Last March, 92% of the viewers that watched games at NCAASports.com did so through work computers, according to Nielsen Online. It’s tough to tell how “March Madness” affects workplace productivity. Employment consulting firm Challenger Gray & Christmas has made varying estimates since 2002. Last year, it said that NCAA-watching could cost employers as much as $1.7 billion in wasted time. – USA Today

Through the first three days of the tournament CBSSports.com received 4.8 million unique visitors, which represents a 65 percent increase compared to 2008. Another interesting statistic is the nearly half of the video streams are through the high-quality HD option provided through Microsoft’s Silverlight player. Silverlight was also used by NBC for the 2008 Summer Olympics, a relationship that has been extended to the 2010 Winter Olympics.

Putting aside network congestion, it is of little consequence how many individuals watched HD video on their office computer this past week. The significance is that there is scalable, reliable technology that allows for HD live streaming of sports games. By connecting a computer with internet access to a HD TV, March Madness fans can watch any live game in its entirety instead of being limited to the feed from their local CBS station. CBS does a fantastic job staggering games and ensuring viewers see the most exciting action, however giving viewers the ability to choose the game they want to watch or more importantly to flip between games showed exactly what is possible with webtv. The picture quality through Silverlight was impressive and the experience was well beyond my expectations. The only limiting factor is the ISPs. I unfortunately experienced buffering issues near the end of the day today that I can only assume I have Time Warner Cable’s throttling policies to thank.

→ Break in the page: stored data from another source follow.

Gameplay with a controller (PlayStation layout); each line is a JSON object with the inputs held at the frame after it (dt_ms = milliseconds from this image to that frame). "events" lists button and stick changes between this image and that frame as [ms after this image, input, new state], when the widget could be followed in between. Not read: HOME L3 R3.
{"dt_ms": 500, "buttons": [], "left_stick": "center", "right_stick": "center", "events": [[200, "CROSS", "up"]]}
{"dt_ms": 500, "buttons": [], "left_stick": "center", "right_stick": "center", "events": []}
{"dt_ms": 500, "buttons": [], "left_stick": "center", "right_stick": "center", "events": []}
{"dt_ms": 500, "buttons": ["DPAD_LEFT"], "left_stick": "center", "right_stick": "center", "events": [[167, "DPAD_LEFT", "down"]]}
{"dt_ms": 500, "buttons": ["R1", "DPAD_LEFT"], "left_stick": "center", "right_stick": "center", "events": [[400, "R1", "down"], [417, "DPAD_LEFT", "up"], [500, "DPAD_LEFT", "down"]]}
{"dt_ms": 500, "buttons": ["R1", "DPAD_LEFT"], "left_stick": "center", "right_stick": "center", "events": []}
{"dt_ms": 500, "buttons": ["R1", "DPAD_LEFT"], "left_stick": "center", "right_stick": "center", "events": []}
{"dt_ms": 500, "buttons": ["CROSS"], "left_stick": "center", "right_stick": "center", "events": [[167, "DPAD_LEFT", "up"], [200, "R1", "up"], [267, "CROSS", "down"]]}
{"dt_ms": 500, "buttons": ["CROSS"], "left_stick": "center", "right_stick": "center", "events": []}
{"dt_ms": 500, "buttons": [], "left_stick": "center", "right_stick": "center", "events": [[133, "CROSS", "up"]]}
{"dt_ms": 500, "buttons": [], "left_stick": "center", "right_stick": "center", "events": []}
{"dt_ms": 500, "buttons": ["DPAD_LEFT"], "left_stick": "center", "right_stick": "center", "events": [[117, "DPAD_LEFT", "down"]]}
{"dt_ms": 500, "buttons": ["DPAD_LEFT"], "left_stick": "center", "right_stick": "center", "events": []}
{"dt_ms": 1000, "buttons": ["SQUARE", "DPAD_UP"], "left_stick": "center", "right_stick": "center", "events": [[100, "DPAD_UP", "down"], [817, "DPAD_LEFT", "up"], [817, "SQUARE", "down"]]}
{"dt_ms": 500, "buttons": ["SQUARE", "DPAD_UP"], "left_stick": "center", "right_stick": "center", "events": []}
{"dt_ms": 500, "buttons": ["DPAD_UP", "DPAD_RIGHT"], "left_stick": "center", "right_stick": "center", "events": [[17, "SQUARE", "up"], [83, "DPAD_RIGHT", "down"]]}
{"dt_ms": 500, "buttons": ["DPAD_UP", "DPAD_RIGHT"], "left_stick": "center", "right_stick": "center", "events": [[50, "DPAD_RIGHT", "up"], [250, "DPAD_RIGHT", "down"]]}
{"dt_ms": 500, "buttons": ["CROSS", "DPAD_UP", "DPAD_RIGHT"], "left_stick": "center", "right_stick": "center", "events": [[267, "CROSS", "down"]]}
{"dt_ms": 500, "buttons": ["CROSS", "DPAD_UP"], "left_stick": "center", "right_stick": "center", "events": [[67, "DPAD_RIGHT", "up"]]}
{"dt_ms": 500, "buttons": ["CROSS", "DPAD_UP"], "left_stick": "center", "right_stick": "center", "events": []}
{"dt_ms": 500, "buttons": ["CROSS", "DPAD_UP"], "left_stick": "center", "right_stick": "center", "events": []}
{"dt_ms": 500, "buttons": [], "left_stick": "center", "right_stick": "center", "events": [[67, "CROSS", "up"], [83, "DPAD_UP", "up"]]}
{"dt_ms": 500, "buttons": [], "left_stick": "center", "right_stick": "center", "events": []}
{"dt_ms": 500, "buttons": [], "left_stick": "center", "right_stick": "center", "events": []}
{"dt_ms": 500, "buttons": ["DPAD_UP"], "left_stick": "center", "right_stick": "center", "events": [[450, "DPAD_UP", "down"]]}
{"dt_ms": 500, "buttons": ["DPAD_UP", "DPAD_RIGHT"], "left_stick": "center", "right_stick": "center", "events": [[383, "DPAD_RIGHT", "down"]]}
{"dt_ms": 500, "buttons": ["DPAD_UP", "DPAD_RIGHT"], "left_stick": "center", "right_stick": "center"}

How huge would it be if this could be done for the NFL or NCAA football? I know there are On Demand options through cable and satellite providers, but what if the middle man was cut out and consumers could buy HD On Demand packages that stream over the web directly from leagues? This is where it could all get very interesting because live sports is the final frontier for webtv. Once reliable options become available, there truly will not be a need for cable.